I am of two minds on the whole notion of nuclear energy as being a good thing for Canada. My father-in-law came back from World War II. He was a pilot in the RAF. He went to Chalk River and helped build those first few reactors at Chalk River. He was part of the design team that designed the CANDU system. His name was Roy Tilbe. He has passed on now, but he had a fierce loyalty to the nuclear industry generally and a fierce dedication to trying to make it a safe industry.
He would be appalled to think that the taxpayers have to pick up the ball if the industry is not safe enough. That is essentially what the government is suggesting to the industry, after six or seven years of dithering on what to do, by offering a paltry $1 billion as all that is required. The costs are of such magnitude that $1 billion is dwarfed by what those costs really are in the sense of a nuclear accident.
Let me talk about another cost that nobody here has talked about.
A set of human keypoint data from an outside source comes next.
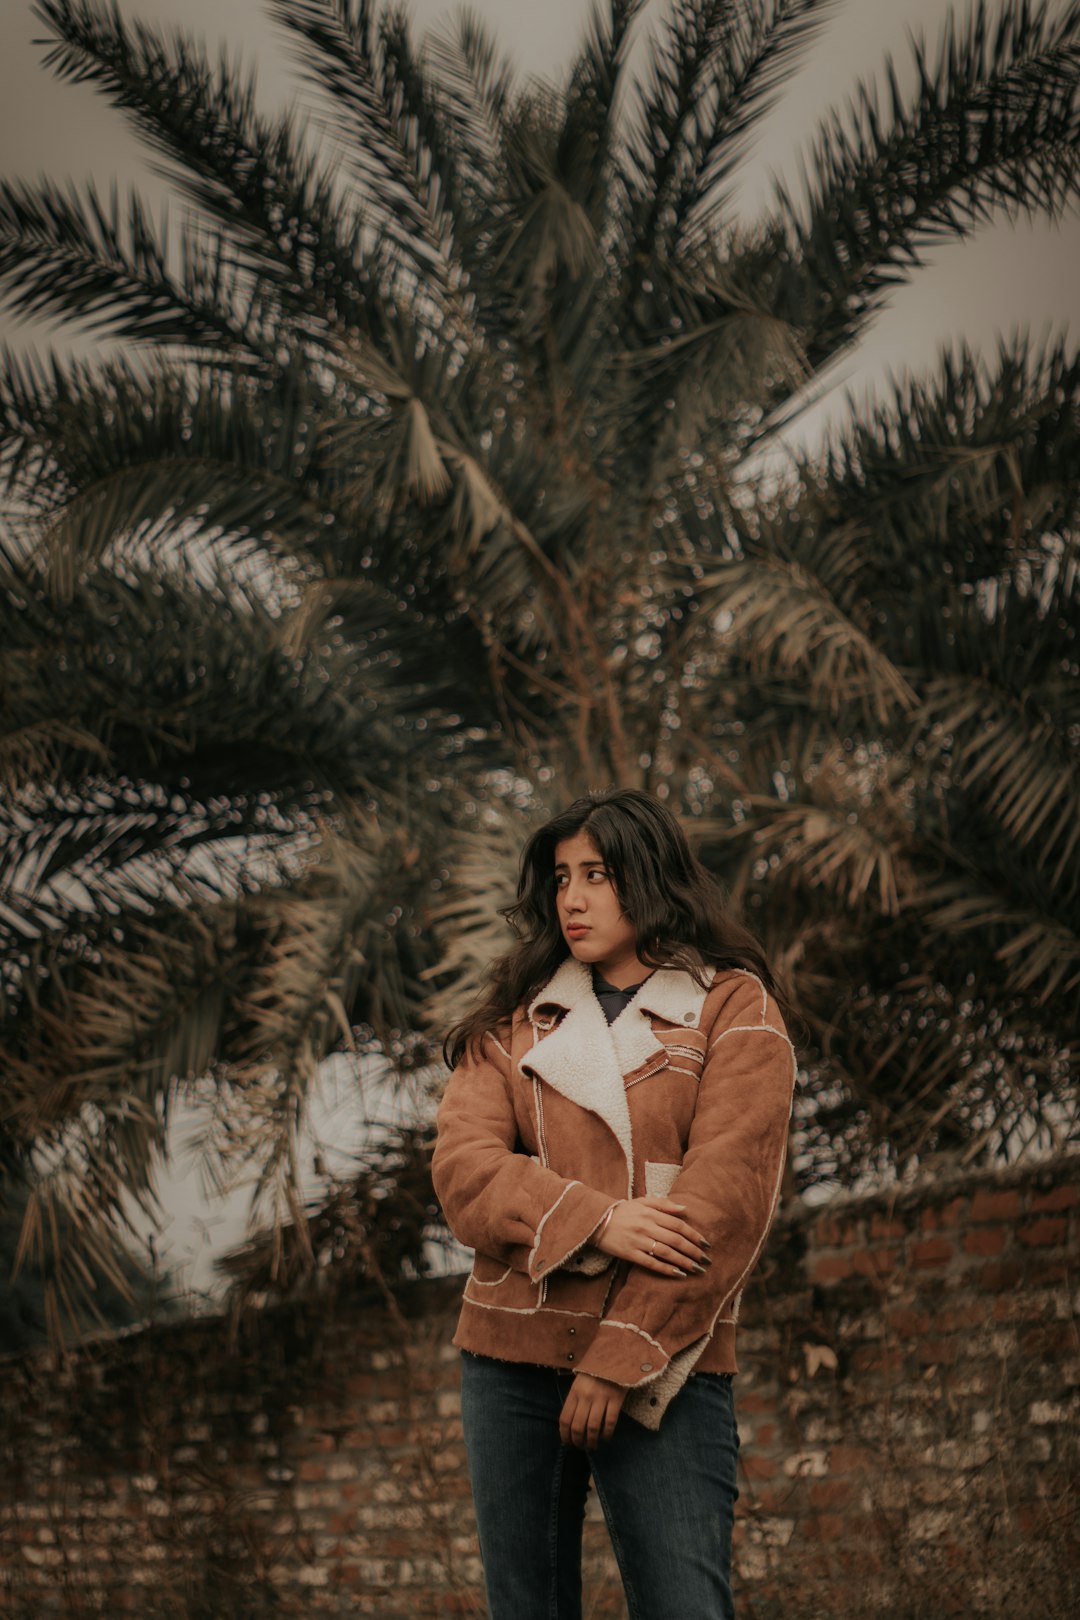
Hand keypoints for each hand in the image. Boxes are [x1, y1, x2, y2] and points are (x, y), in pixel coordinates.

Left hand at [559, 1373, 626, 1449]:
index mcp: (574, 1392)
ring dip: (592, 1442)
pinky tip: (605, 1438)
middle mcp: (585, 1396)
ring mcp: (601, 1398)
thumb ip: (575, 1401)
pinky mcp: (616, 1400)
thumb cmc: (594, 1372)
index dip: (565, 1435)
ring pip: (593, 1428)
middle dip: (578, 1442)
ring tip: (593, 1447)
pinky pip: (610, 1423)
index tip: (568, 1444)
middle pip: (578, 1427)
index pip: (565, 1419)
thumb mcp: (579, 1383)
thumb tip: (570, 1426)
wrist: (614, 1356)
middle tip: (581, 1447)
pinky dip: (607, 1434)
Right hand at [594, 1195, 709, 1276]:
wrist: (596, 1220)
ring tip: (696, 1269)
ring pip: (666, 1253)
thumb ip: (663, 1204)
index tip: (705, 1244)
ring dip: (684, 1262)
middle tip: (706, 1260)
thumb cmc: (622, 1211)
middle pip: (675, 1240)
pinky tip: (678, 1274)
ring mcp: (638, 1240)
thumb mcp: (642, 1201)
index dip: (694, 1235)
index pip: (678, 1224)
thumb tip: (684, 1208)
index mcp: (651, 1213)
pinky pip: (651, 1263)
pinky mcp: (630, 1253)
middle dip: (693, 1251)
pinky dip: (666, 1269)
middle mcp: (646, 1226)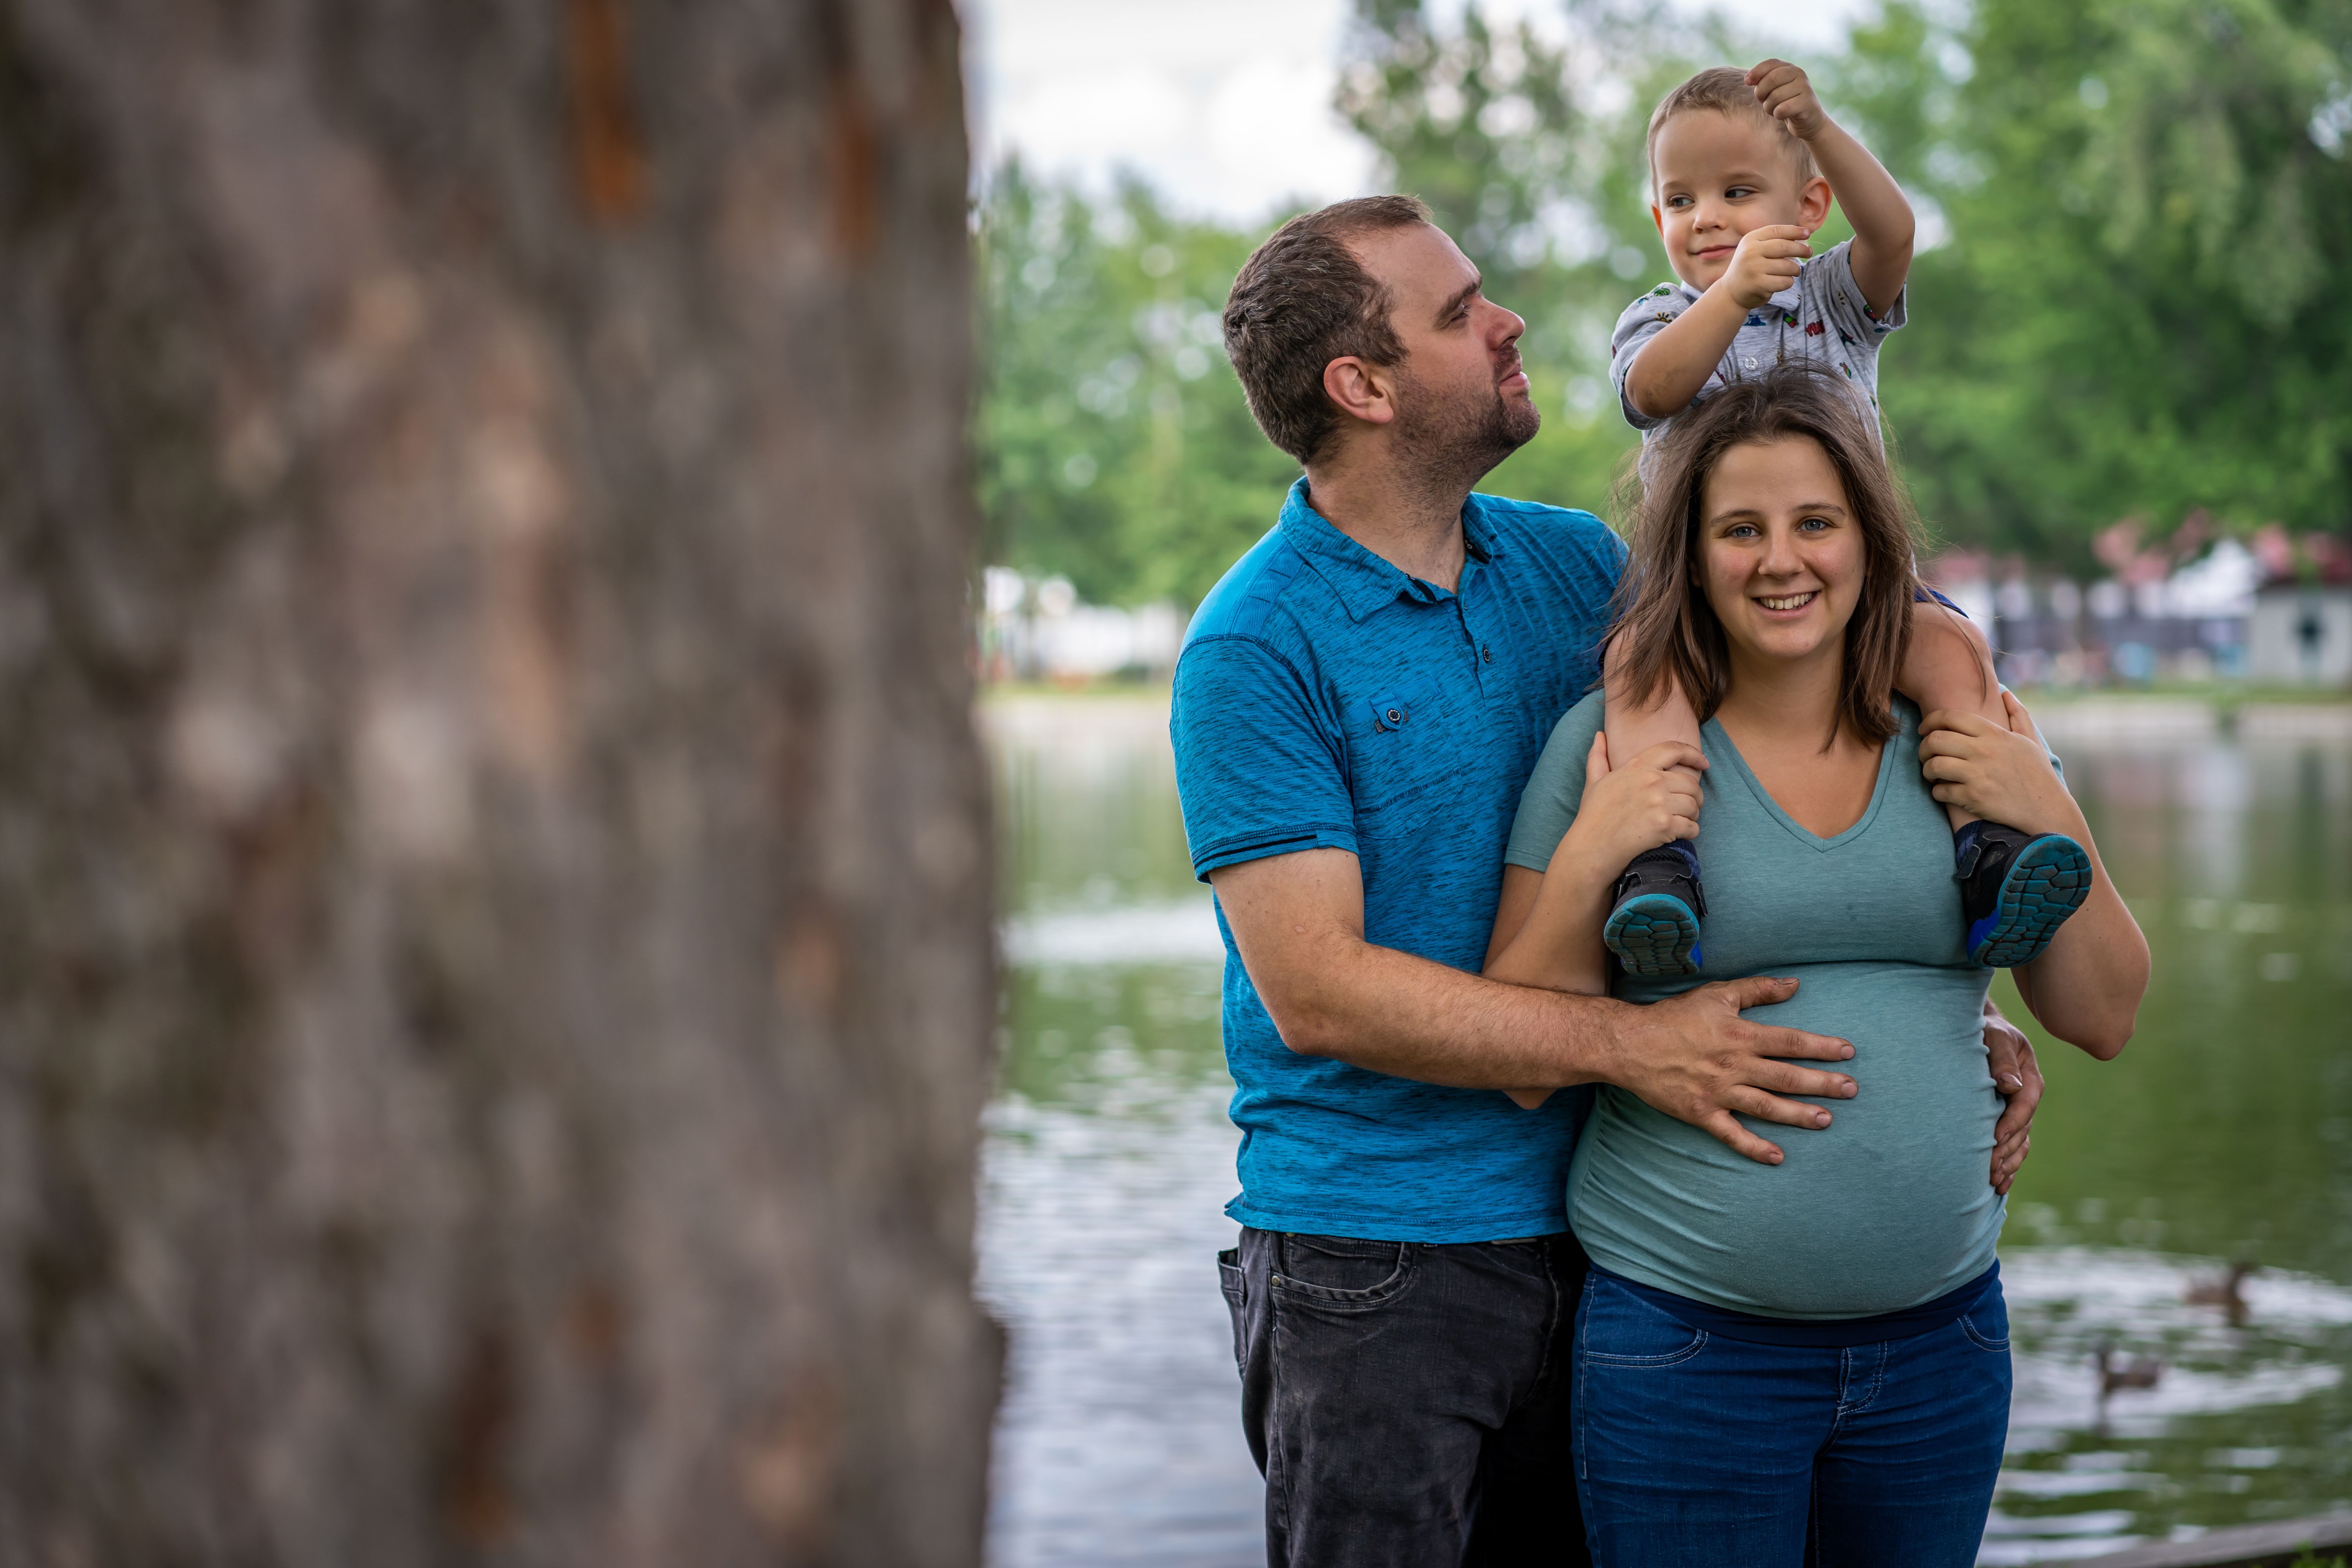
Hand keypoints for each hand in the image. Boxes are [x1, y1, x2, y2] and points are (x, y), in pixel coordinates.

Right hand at [1558, 734, 1705, 874]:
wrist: (1591, 847)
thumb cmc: (1593, 815)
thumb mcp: (1594, 781)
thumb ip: (1598, 756)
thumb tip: (1600, 735)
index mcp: (1637, 766)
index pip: (1674, 750)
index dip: (1694, 754)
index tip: (1703, 763)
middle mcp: (1652, 781)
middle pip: (1691, 782)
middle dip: (1694, 795)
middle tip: (1687, 806)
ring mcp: (1659, 803)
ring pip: (1694, 805)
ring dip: (1693, 815)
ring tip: (1682, 820)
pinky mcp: (1665, 826)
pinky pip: (1692, 827)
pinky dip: (1690, 832)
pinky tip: (1679, 835)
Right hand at [1610, 975, 1856, 1164]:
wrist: (1629, 1044)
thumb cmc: (1674, 1016)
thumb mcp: (1717, 994)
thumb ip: (1757, 990)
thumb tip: (1794, 985)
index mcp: (1740, 1036)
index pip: (1791, 1042)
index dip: (1821, 1047)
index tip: (1848, 1052)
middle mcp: (1734, 1066)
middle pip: (1787, 1076)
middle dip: (1822, 1084)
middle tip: (1851, 1089)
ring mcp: (1719, 1093)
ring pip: (1767, 1106)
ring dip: (1799, 1114)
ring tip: (1826, 1120)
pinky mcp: (1701, 1113)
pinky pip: (1732, 1134)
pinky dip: (1754, 1147)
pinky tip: (1777, 1157)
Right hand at [1722, 224, 1809, 308]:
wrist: (1731, 291)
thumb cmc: (1751, 267)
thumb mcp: (1756, 249)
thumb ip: (1774, 241)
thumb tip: (1803, 235)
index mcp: (1750, 239)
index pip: (1777, 230)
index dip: (1794, 231)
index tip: (1807, 234)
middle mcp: (1750, 252)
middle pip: (1785, 246)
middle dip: (1801, 249)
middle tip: (1809, 252)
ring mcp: (1754, 268)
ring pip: (1788, 266)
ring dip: (1795, 269)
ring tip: (1794, 271)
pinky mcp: (1759, 285)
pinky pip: (1785, 281)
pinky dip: (1788, 282)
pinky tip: (1782, 282)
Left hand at [1748, 58, 1828, 140]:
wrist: (1809, 120)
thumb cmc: (1786, 104)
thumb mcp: (1774, 90)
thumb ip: (1762, 81)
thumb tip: (1748, 79)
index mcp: (1790, 68)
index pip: (1770, 63)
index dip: (1756, 72)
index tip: (1747, 82)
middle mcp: (1799, 74)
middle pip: (1770, 80)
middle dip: (1760, 93)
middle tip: (1764, 101)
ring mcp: (1805, 88)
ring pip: (1774, 97)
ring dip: (1769, 107)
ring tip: (1776, 109)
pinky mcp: (1807, 103)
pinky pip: (1782, 109)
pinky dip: (1778, 115)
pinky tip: (1784, 115)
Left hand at [1918, 693, 2083, 836]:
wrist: (2046, 809)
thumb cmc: (2037, 774)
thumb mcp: (2030, 740)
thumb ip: (2018, 714)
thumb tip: (2005, 693)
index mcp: (1994, 734)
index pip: (1950, 716)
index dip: (1930, 720)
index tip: (1924, 729)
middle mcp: (1983, 751)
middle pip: (1935, 739)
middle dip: (1923, 747)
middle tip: (1925, 754)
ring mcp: (1977, 775)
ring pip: (1933, 765)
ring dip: (1926, 770)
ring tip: (1932, 774)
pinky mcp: (1973, 797)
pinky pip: (1940, 791)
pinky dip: (1936, 792)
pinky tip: (1943, 792)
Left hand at [1984, 1003, 2040, 1194]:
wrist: (1979, 1031)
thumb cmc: (1986, 1031)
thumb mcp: (1997, 1037)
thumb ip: (2002, 1059)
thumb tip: (2008, 1084)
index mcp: (2029, 1078)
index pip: (2023, 1105)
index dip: (2010, 1123)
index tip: (1994, 1139)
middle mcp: (2026, 1098)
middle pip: (2022, 1130)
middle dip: (2006, 1151)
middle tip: (1989, 1169)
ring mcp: (2018, 1112)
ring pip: (2020, 1144)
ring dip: (2008, 1164)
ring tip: (1993, 1182)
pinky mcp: (2007, 1121)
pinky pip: (2014, 1148)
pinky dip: (2008, 1166)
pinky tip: (1999, 1184)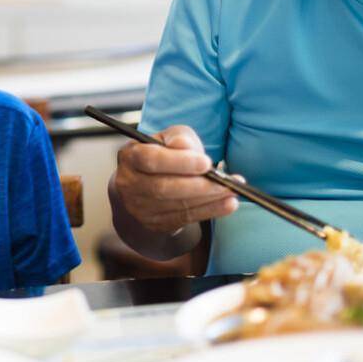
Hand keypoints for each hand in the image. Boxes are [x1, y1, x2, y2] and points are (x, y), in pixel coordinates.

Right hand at [111, 125, 237, 233]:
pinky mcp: (154, 223)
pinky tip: (227, 204)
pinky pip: (184, 218)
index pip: (151, 160)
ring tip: (232, 192)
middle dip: (200, 186)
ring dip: (209, 200)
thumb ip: (179, 138)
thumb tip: (186, 147)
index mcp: (130, 156)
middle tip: (228, 183)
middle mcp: (129, 183)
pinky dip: (209, 211)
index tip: (206, 163)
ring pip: (176, 205)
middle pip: (164, 187)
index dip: (179, 162)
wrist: (144, 184)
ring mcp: (139, 207)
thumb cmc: (160, 155)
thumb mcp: (168, 138)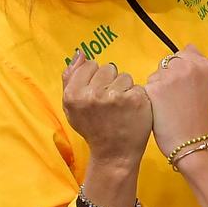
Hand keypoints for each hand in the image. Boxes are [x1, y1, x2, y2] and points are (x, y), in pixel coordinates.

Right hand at [62, 51, 152, 167]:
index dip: (95, 78)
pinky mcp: (135, 100)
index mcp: (74, 94)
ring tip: (120, 108)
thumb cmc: (92, 128)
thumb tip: (80, 53)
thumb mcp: (71, 106)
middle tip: (109, 104)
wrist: (114, 153)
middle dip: (110, 82)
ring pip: (124, 76)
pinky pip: (137, 86)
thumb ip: (70, 78)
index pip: (89, 65)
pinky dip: (136, 97)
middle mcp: (93, 94)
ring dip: (124, 89)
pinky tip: (131, 111)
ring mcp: (115, 97)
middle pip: (108, 68)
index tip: (96, 95)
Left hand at [145, 45, 207, 156]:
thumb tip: (189, 50)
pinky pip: (147, 87)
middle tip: (173, 97)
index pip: (184, 53)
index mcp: (204, 65)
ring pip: (155, 74)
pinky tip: (159, 110)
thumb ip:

Nuclear reactors in Canada and elsewhere have effluent, an output, waste. Nuclear waste is very toxic. It is something that people should not go near.
I was up on a little tour of Chalk River, where they showed us their nuclear waste management site. They did not call it a disposal site, but a management site. We went on a little bus. There was a bunch of Japanese and German tourists on the bus with us. We went around to the management site, and we were told that inside the steel cylinders encased in concrete was the waste. We know that the steel lasts about 150 years and the concrete lasts about 75 years, so every 75 years, the concrete has to be replaced and every 150 years the steel has to be replaced.
I asked the guide how long that would have to be done. I was told 75 years for the concrete and 150 for the steel. No, I said; I asked how long we had to manage the waste. I was told 500,000 years.
Has anybody really recognized what that means? What will $1 billion be worth in 500,000 years? Who will be around? Will SNC-Lavalin still be around? Will I still be around? The safety of Canadians should be paramount, and the industry should be held accountable.